While animal model results cannot be directly extrapolated to humans, these findings reinforce the idea that early intervention targeting glutamate dysregulation may be a promising strategy for slowing Alzheimer’s progression. The authors call for additional preclinical studies to define optimal dosing windows, long-term outcomes, and potential translation to clinical trials.
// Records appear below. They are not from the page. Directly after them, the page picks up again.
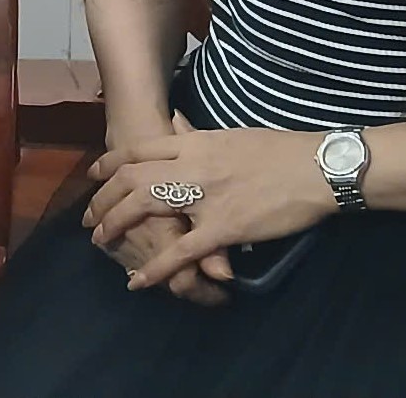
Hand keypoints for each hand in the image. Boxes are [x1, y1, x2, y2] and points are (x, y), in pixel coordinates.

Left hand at [84, 121, 333, 290]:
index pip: (137, 150)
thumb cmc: (278, 150)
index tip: (93, 175)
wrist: (316, 167)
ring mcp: (204, 197)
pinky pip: (181, 252)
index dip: (109, 164)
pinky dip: (156, 269)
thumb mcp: (229, 134)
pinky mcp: (223, 228)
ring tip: (102, 242)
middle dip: (103, 199)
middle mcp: (190, 166)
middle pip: (131, 179)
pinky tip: (138, 282)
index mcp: (193, 143)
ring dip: (117, 225)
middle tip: (89, 218)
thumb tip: (174, 122)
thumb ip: (197, 136)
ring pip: (145, 208)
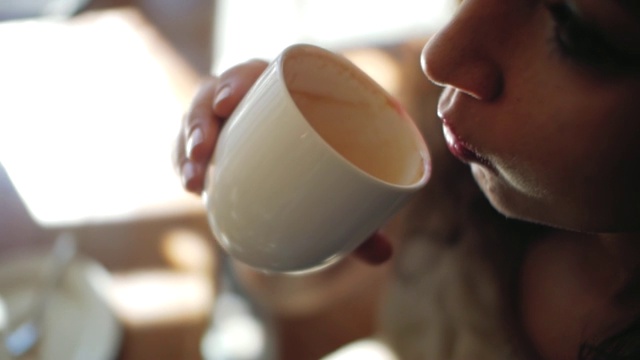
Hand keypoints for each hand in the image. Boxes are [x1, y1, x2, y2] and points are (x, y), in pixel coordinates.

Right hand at [173, 59, 392, 264]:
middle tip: (203, 152)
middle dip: (200, 120)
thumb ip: (360, 216)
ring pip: (195, 120)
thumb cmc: (327, 163)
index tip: (226, 103)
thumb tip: (383, 255)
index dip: (235, 82)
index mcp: (281, 91)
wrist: (304, 165)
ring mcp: (227, 120)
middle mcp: (249, 99)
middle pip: (213, 94)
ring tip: (191, 181)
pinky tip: (188, 183)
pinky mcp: (213, 142)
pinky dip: (182, 160)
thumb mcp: (341, 185)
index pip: (253, 73)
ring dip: (187, 146)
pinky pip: (187, 144)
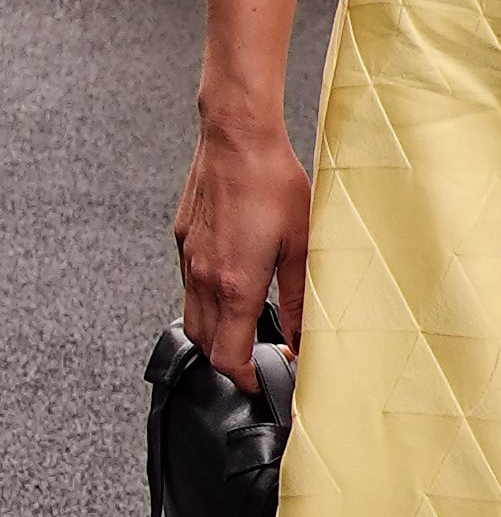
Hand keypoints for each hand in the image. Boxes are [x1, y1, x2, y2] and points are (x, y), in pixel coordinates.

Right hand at [174, 107, 310, 392]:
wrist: (237, 139)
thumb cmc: (273, 182)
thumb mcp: (302, 242)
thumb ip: (299, 295)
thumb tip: (301, 333)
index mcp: (235, 286)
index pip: (229, 358)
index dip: (251, 377)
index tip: (272, 375)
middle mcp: (204, 280)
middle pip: (207, 346)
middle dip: (234, 360)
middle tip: (265, 353)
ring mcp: (189, 261)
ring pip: (194, 320)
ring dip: (218, 332)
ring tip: (250, 323)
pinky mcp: (183, 242)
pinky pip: (189, 287)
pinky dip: (208, 301)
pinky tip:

About this neuropharmacology and Alzheimer’s disease research news
Author: Mary Prater
Source: Auburn University
Contact: Mary Prater – Auburn University
Image credit: Neuroscience News
Original Research: Closed access. “Troriluzole rescues glutamatergic deficits, amyloid and tau pathology, and synaptic and memory impairments in 3xTg-AD mice” by Michael Gramlich et al., Journal of Neurochemistry.
Abstract (concise)
In Alzheimer’s, early-stage pathology is linked to excessive glutamatergic synaptic activity and presynaptic dysfunction. Using the 3xTg-AD model, this study found increased presynaptic VGlut1, elevated glutamate release, and an expanded synaptic vesicle pool. Treatment with the glutamate-modulating prodrug troriluzole reduced VGlut1 expression, lowered basal and evoked glutamate release, and reversed memory and synaptic deficits in treated mice. These results suggest presynaptic glutamatergic alterations are early, targetable events in Alzheimer’s and support continued investigation of glutamate-modulating therapies such as troriluzole.